Dr Savadogo said WASCAL has since its establishment eight years ago, been pursuing the implementation of cutting edge research on various aspects of climate change research, and has made some modest achievements which included; the improvement in the quality and quantity of critical data required for climate change research.

It has also promoted the science-based solutions to the current challenges being faced through the implementation of human centred projects, and delivered climate and environmental services for reduced vulnerability to “Climate Change and Climate Vulnerability” , as well as livelihood improvement in the sub-region.

Dr Savadogo said in terms of capacity building, WASCAL Doctoral and Master Programmes had been implemented in 10 lead Universities across nine West African countries, and would soon be increased to 12 in 11 countries, with 10 topics related to climate change.

In addition, WASCAL has purchased and installed Automatic weather stations across all its 10 member-countries in tied collaboration with the national meteorological agencies, with the aim of closing the climate change data gaps in the sub-region, while strengthening these agencies, he said.

He said the occasion would be used to share highlights of the WASCAL’s Second Research and Action Plan (WRAP2.0), which was developed after an extensive and all-inclusive stakeholder consultative process.
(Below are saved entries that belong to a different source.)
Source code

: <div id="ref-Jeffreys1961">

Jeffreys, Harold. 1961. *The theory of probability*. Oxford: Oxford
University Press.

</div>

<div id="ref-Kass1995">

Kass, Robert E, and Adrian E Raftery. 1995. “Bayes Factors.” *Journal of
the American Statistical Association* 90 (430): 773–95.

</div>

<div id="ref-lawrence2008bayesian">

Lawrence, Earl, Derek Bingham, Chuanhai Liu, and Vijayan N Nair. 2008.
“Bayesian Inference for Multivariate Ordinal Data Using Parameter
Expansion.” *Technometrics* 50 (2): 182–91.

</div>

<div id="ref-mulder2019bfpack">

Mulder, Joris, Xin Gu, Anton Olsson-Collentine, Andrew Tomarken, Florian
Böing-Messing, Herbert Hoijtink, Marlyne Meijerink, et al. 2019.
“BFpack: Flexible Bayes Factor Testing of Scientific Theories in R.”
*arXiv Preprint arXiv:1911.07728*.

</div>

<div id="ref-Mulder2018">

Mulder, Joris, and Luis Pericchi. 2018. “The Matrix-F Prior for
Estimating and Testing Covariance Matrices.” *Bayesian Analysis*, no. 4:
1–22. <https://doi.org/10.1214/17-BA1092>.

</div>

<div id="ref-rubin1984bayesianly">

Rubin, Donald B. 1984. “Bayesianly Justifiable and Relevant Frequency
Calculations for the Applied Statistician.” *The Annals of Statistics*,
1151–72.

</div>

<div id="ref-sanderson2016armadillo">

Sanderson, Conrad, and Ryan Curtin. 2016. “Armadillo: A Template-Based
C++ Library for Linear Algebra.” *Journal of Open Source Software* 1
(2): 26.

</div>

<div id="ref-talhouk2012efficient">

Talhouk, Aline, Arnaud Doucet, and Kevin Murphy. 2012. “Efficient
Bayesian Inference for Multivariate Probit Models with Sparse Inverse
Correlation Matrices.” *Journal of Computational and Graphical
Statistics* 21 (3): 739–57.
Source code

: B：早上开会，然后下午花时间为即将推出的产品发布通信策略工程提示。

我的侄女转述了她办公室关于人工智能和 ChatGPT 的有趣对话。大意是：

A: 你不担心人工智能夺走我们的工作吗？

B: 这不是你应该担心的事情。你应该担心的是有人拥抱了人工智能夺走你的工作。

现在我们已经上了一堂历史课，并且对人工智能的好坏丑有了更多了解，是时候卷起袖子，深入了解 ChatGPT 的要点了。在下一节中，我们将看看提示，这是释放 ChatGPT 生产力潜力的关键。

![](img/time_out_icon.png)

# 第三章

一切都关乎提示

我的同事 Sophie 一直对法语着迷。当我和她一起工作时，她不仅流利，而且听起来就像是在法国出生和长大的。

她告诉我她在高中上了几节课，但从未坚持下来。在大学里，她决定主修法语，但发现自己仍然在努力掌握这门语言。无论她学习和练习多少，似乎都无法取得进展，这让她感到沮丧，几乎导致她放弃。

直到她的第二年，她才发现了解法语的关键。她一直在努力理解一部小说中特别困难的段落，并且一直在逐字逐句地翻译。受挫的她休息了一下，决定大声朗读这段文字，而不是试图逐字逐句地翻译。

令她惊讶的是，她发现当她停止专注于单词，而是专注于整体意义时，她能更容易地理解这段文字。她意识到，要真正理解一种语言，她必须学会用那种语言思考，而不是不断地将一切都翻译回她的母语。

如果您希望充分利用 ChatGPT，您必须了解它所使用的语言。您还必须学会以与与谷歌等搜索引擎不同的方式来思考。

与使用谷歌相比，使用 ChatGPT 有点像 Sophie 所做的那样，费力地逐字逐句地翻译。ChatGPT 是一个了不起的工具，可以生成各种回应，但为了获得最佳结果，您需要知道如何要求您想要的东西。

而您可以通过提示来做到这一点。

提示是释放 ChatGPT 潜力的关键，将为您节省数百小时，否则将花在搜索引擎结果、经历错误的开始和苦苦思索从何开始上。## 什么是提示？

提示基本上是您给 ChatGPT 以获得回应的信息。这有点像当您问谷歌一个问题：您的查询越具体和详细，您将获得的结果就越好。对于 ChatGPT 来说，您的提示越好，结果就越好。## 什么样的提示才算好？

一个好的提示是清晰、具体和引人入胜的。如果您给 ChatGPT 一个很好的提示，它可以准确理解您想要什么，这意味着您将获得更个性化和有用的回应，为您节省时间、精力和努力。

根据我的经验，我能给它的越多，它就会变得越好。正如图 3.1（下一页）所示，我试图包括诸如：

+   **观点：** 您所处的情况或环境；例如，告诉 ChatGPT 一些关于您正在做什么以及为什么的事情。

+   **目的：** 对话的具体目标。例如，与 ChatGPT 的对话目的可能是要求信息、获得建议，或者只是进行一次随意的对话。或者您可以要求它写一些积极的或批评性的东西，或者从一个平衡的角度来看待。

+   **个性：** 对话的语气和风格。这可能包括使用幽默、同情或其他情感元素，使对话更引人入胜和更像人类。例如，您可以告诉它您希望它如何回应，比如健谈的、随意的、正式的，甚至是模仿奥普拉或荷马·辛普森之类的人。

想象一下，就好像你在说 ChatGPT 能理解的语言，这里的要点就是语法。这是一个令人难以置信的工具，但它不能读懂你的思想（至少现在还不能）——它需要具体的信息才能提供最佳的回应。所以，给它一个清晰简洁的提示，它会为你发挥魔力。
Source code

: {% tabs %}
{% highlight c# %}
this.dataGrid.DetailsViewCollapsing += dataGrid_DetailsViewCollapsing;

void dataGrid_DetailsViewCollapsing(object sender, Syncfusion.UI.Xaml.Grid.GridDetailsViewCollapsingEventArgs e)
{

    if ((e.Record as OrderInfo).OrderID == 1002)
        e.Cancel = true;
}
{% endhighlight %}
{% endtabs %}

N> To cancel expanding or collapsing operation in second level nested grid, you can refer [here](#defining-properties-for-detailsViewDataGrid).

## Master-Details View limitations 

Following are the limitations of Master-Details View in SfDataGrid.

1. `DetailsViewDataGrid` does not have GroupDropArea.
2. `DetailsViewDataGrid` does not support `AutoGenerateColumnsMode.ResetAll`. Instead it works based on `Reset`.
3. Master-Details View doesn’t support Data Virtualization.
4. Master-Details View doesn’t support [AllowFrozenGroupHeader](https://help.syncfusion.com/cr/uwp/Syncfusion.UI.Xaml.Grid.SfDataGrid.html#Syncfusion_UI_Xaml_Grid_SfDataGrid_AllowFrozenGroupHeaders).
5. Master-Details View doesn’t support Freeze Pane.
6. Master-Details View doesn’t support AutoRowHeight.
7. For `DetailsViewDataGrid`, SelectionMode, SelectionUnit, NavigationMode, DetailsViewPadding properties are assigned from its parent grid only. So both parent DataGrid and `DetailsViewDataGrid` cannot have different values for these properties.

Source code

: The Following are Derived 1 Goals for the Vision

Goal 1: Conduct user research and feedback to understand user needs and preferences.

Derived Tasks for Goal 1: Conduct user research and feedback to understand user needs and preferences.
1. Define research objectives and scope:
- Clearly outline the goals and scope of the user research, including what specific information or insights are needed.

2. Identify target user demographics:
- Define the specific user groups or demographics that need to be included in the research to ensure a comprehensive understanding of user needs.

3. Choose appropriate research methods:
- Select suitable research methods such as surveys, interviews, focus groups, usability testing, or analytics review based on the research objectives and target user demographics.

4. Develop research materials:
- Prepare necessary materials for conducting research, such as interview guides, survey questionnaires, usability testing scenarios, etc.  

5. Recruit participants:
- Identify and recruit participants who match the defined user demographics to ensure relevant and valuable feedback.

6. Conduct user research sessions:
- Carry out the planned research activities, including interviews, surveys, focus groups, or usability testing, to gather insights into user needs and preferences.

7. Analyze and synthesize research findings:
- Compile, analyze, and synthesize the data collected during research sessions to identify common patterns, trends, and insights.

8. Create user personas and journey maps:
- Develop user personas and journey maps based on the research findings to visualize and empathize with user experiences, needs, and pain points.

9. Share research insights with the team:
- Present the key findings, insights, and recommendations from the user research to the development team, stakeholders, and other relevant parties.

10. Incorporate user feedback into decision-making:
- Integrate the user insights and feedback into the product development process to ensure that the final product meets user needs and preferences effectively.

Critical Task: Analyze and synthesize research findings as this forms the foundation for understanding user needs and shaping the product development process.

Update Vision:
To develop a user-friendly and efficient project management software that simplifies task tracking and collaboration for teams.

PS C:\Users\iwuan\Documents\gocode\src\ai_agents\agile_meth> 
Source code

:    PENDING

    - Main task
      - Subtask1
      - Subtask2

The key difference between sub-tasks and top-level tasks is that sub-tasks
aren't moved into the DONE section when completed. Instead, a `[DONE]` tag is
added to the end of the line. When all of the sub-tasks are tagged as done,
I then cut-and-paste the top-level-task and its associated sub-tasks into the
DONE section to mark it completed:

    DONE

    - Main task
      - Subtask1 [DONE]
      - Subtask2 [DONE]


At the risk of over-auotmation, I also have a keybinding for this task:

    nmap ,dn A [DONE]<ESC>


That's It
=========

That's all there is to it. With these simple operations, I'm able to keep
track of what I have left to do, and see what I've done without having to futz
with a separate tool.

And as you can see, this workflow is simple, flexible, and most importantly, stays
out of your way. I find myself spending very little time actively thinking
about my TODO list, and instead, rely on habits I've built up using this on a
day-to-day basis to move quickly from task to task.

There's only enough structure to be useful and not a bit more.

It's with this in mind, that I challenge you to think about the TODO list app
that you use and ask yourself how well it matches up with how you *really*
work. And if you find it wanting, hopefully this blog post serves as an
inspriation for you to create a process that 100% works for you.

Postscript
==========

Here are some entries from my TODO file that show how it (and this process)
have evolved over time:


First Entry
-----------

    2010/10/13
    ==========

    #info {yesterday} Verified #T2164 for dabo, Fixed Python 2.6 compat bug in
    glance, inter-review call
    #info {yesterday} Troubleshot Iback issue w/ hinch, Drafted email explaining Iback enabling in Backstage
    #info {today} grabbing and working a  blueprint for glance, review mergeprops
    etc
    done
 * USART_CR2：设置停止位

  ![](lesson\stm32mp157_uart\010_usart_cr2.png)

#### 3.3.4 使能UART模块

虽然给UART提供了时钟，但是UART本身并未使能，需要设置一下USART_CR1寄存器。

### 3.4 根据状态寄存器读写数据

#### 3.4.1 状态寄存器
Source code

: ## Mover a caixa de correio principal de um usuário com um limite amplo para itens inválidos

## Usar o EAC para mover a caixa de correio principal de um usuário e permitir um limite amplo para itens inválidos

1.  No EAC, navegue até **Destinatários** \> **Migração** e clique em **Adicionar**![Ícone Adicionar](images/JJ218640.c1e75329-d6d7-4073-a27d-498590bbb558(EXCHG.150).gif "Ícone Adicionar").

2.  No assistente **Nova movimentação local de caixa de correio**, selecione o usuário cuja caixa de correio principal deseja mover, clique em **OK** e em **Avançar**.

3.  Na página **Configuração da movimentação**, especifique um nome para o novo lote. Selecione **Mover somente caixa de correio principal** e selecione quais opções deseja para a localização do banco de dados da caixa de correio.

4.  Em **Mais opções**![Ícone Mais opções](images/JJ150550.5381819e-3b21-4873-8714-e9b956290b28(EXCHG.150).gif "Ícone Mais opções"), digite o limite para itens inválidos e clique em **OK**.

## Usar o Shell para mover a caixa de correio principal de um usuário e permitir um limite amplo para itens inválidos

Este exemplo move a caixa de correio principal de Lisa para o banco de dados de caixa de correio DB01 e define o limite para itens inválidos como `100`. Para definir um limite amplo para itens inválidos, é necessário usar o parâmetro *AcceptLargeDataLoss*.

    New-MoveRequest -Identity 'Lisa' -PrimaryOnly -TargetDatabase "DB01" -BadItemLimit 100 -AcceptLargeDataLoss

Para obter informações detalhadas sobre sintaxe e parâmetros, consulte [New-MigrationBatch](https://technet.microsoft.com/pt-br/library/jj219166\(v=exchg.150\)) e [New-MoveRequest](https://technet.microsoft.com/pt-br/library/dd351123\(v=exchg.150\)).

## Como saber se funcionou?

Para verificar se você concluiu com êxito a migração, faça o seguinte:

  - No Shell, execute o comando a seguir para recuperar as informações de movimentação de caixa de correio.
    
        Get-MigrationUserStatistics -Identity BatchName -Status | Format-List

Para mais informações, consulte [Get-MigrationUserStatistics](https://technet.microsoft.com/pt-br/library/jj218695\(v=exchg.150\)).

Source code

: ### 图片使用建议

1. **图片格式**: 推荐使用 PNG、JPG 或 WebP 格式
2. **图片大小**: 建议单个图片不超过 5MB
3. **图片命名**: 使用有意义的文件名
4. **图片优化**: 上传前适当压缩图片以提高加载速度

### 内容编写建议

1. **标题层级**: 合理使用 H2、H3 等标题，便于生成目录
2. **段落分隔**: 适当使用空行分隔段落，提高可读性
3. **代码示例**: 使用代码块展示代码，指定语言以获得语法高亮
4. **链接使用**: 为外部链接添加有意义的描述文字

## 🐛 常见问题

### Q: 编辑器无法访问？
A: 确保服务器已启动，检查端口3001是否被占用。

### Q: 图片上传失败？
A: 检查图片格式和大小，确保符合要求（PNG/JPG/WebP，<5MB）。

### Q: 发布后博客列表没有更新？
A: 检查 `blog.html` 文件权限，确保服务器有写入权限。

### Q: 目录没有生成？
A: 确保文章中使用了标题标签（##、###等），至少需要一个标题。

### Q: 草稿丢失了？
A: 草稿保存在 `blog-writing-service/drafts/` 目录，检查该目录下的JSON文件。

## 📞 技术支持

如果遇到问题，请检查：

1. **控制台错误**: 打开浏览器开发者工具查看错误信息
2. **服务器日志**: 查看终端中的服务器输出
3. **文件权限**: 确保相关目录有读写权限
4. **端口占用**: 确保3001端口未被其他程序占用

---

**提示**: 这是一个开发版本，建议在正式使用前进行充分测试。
He acknowledged effective partnerships as the only way to sustainably combat climate change and improve livelihoods, and thanked all WASCAL partners and donors for the good collaboration and support.

Mrs Patricia Appiagyei, the Deputy Minister of Environment, Science, Technology and Innovation, underscored the importance to rethink collaboration rather than engaging in unhealthy competition.

She urged the meeting to come up with achievable strategies that would benefit local communities, while ensuring effective interaction with policy makers and parliamentarians to keep them abreast with climate change impacts.

The Deputy Minister pledged the government’s support and collaboration to WASCAL’s programmes and activities, applauding the Organisation for all the modest achievements, and for particularly deploying the use of state-of-the-art strategies to close the climate change data gaps.

She also acknowledged the tremendous support in the area of science research capacity building, and for providing climate change services to vulnerable groups including smallholder farmers.

Mrs Appiagyei however spoke about the uncertainty in the current weather patterns, resulting from the adverse effects of climate change, saying this was a major challenge to the growth in agriculture and economic development.

She said although a lot was being done in terms of investments, to mitigate the negative climate change impacts, there was still more to be done, and called for the mobilisation of resources to sustainably achieve the desired results.

She urged the conveners of the symposium to endeavour to integrate the outcomes into regional adaptations.

Mr Christoph Retzlaff, the German Ambassador to Ghana, welcomed the collaborative efforts of WASCAL towards climate change adaptation and mitigation through effective scientific research, saying the German government was providing 250 million Euros to support this course to build resilient approaches.

Professor Rene Haak, a Representative of the Federal Ministry of Education and Research, Germany, underscored the importance of strengthening the science research base in Africa, acknowledging the efforts of WASCAL in coordinating several of these studies.

He said so far WASCAL had trained 280 climate change researchers, but the number would be increased to a 1,000 students in the next batch, and would ensure that the training were translated into key outcomes that would address the concerns of society.

He also pledged his personal commitment to support WASCAL’s programmes.

Mr Bougonou Kouassivi Djeri-Alassani, the Representative from the ECOWAS Agriculture, Environment and Water Resources, also acknowledged the efforts of WASCAL towards improving climate change data, and asked that the outcomes were shared with all ECOWAS members, to help sustain the relevance of the Organisation.